Just as a followup, I got four papers to review for this conference and one was clearly AI generated. Supposedly from the place I mentioned in the OP, on a topic not even remotely relevant, and horribly written. Dead giveaway: Some of the references had titles, authors, journal numbers and page numbers, but no journal titles.
I recommended that the authors be banned.
Zeitschrift für Undrukbare Komischeschrecken
Death is too good for them.
Stranger
I think being sentenced to be a rag picker in the garbage piles would be worse.
I had not heard being a reviewer called that…
I just finished judging 118 independently published science fiction books. I didn’t think of it in those terms, but it kind of fits …
I work in IT, where there is some concern that these LLMs will be coming for our jobs.
I am pretty sure that that will not happen, writing the business requirements that make up even a small project for clarity for an LLM would require an exceptionally competant technical writer, something of which the industry has a dearth.
But for shits and giggles, and because I am awake at 05:00 (SAST) due to a nagging cough waking me up, I asked ChatGPT to generate a recursive fibonacci sequence generator to provide the first 20 numbers. This is a pretty trivial test you might give a junior applicant.

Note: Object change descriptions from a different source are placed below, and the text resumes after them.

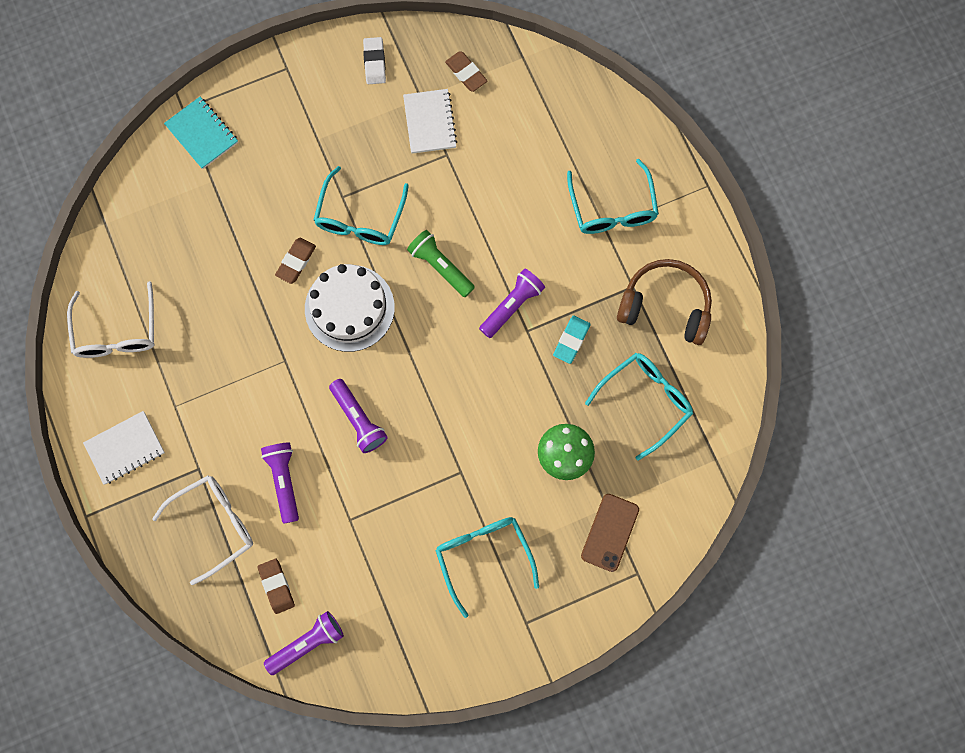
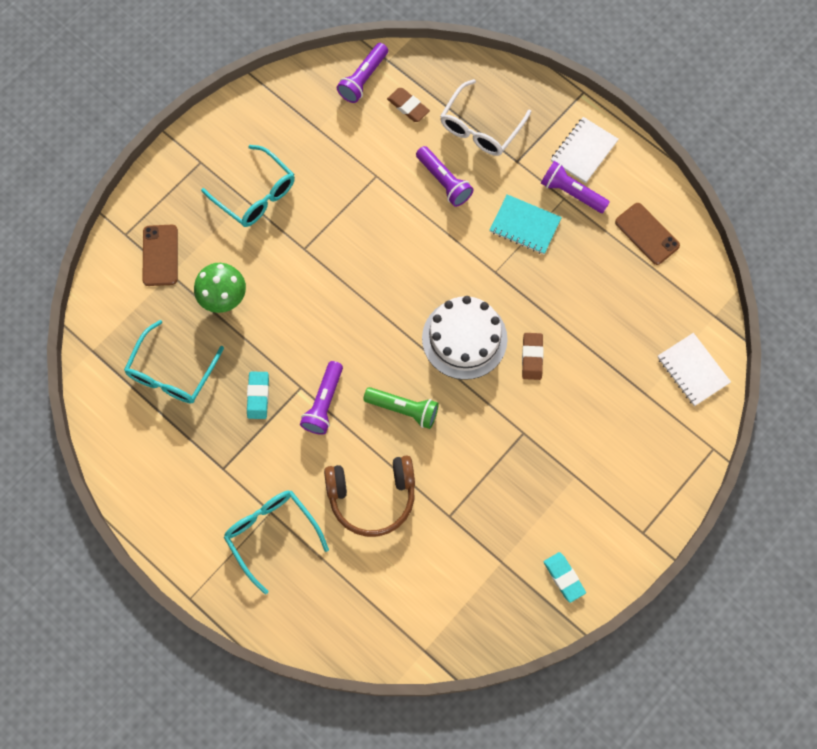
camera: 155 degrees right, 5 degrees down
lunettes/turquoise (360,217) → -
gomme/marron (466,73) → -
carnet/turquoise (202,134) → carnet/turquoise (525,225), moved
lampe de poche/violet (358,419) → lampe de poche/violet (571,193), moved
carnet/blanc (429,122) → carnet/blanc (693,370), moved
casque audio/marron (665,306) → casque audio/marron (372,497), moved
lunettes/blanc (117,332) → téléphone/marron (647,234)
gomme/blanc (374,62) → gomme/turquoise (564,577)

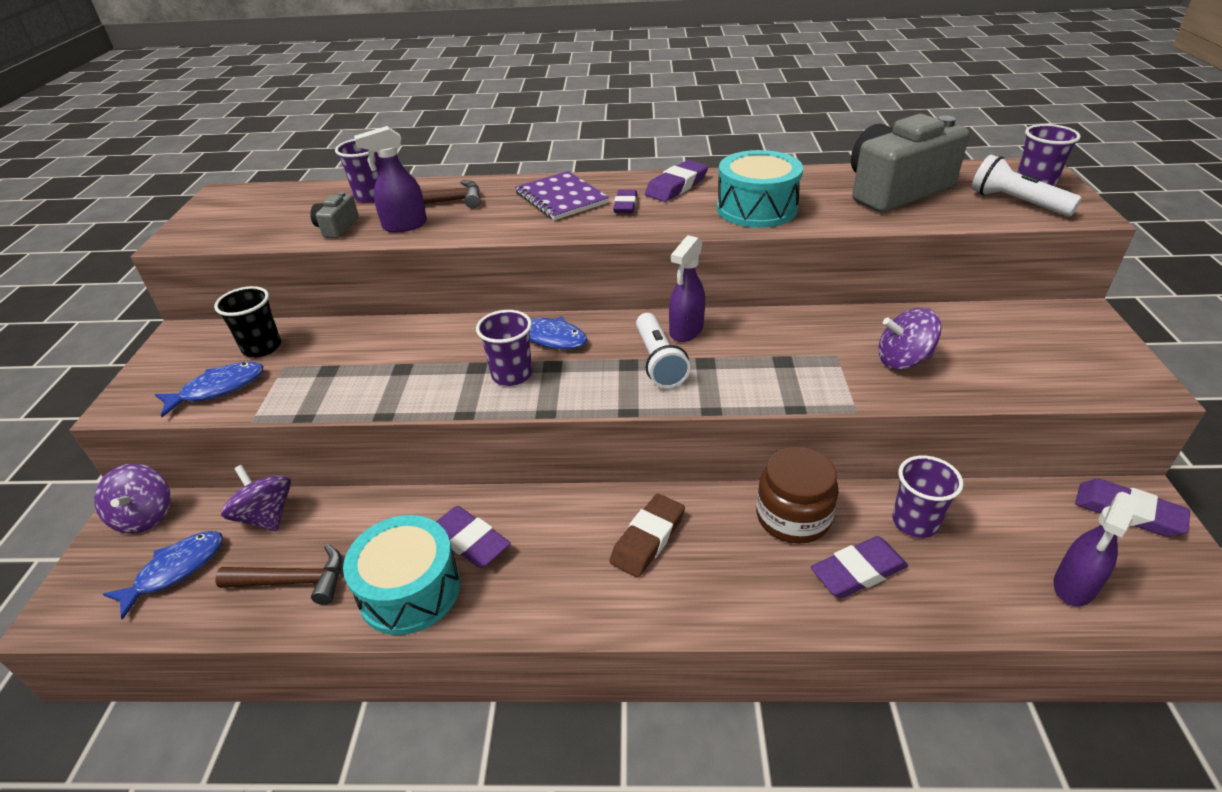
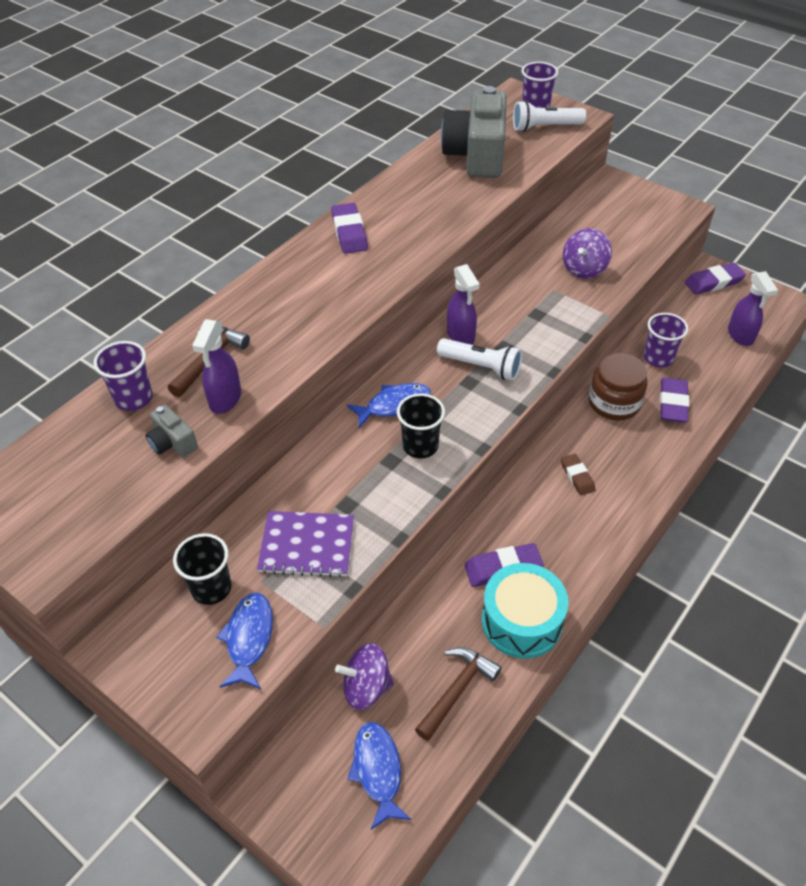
camera: 55 degrees left, 10 degrees up
toupie/violet (145,516) → -
gomme/violet (625,205) → -
tambour/turquoise (756,208) → -
carnet/violet (561,198) → carnet/violet (307,545), moved
gobelet/violet (512,375) → gobelet/noir (420,446)
gomme/marron (648,539) → gomme/marron (577,476), x0.66

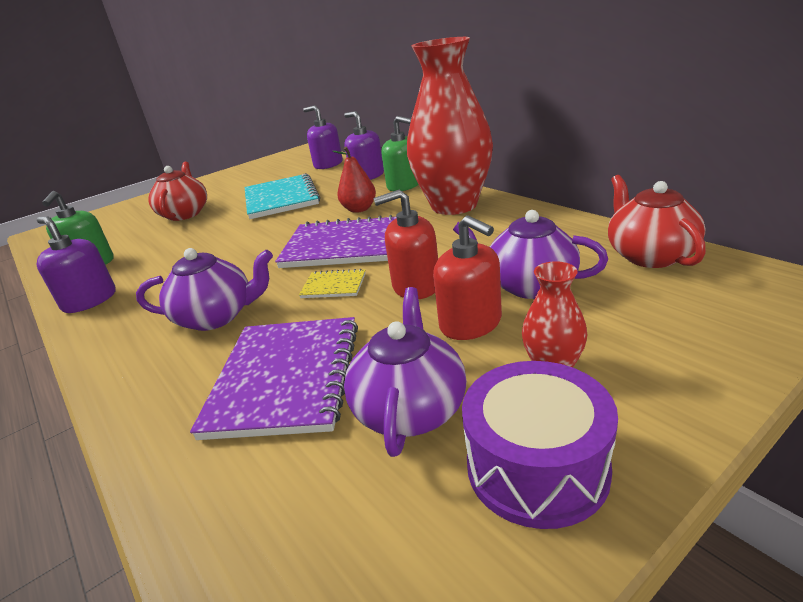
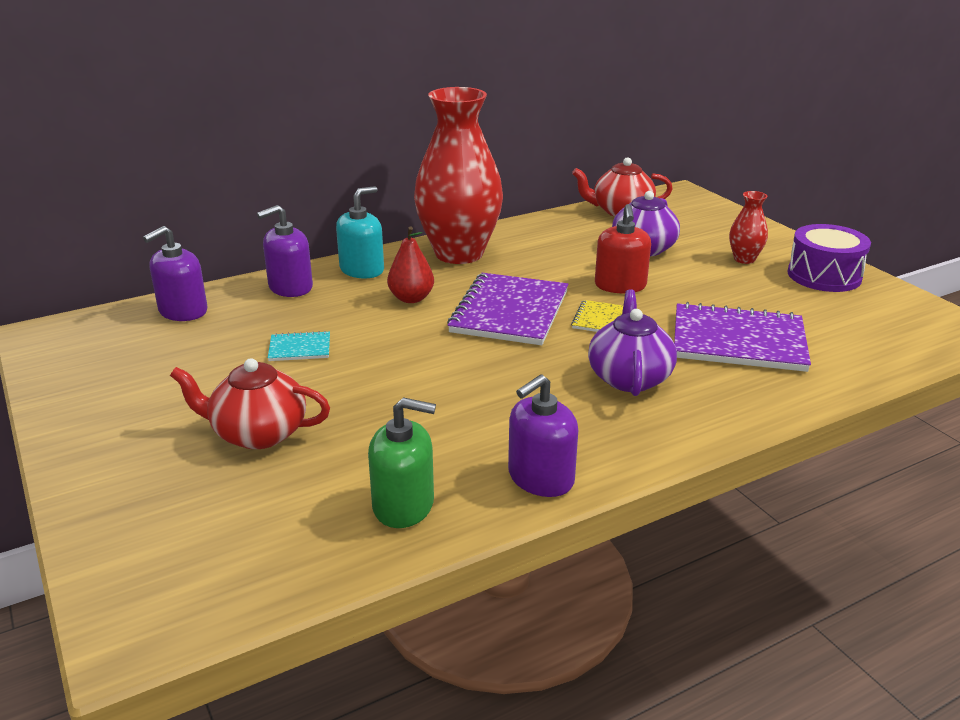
camera: 85 degrees left, 0 degrees up
théière/violet (410,409) → -
distributeur de savon/rouge (471,323) → -
distributeur de savon/vert (404,185) → distributeur de savon/turquoise (362,270)
carnet/turquoise (281,198) → carnet/turquoise (300,348), x0.46

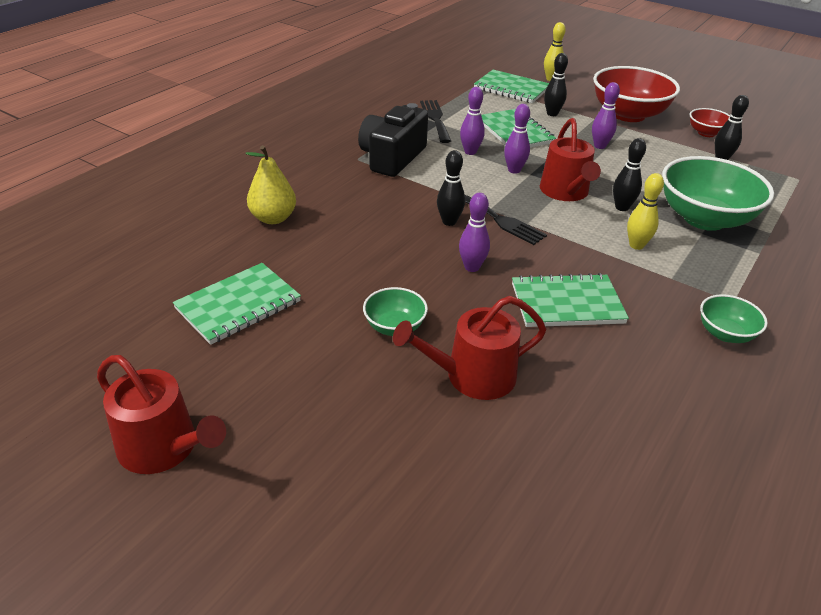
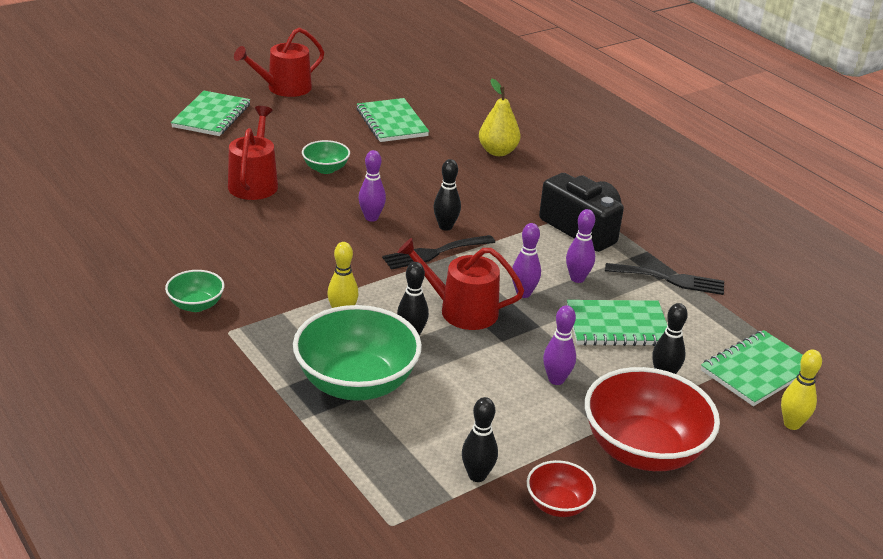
camera: 110 degrees right, 5 degrees down
carnet/vert (567,303) → carnet/vert (212,116), moved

But I chose, in my somewhat unwell state, to ask it to write it in the esoteric language “Brainfuck” .
Now, granted, the language was purposefully designed to be hard to understand, and I imagine ChatGPT only knows about it by accident, but I was a little disappointed by the output when I ran it through an online compiler:
My job is safe.
Yes, well…
Note that you are not necessarily supposed to type your commands into “ChatGPT”. You are supposed to (e.g.) use Copilot or Devin or OpenDevin or whatever with a high-powered GPT on the back end. People already use these tools. And the point is that one person will be able to do the job that took n people in the past, not that all humans up to and including the CEO will be immediately replaced. Just hope that you are not one of the unlucky n-1.
Abstract
The use of ChatGPT and similar Large Language Model (LLM) tools in scholarly communication and academic publishing has been widely discussed since they became easily accessible to a general audience in late 2022. This study uses keywords known to be disproportionately present in LLM-generated text to provide an overall estimate for the prevalence of LLM-assisted writing in the scholarly literature. For the publishing year 2023, it is found that several of those keywords show a distinctive and disproportionate increase in their prevalence, individually and in combination. It is estimated that at least 60,000 papers (slightly over 1% of all articles) were LLM-assisted, though this number could be extended and refined by analysis of other characteristics of the papers or by identification of further indicative keywords.
Stranger
Interesting. I wish that they had looked at some of the papers with high numbers of the suspicious terms to see if they were written totally with AI or just partially, and which parts. All the papers in the study were published - I assume they mean really published, after peer review - so it would be interesting to see what got through. It would also be interesting to poll editors to see if there were many obviously AI written papers coming in, as I noticed.
The idea of reviewers using AI to write reviews is just scary. Falsifying results is bad enough, that might even be worse.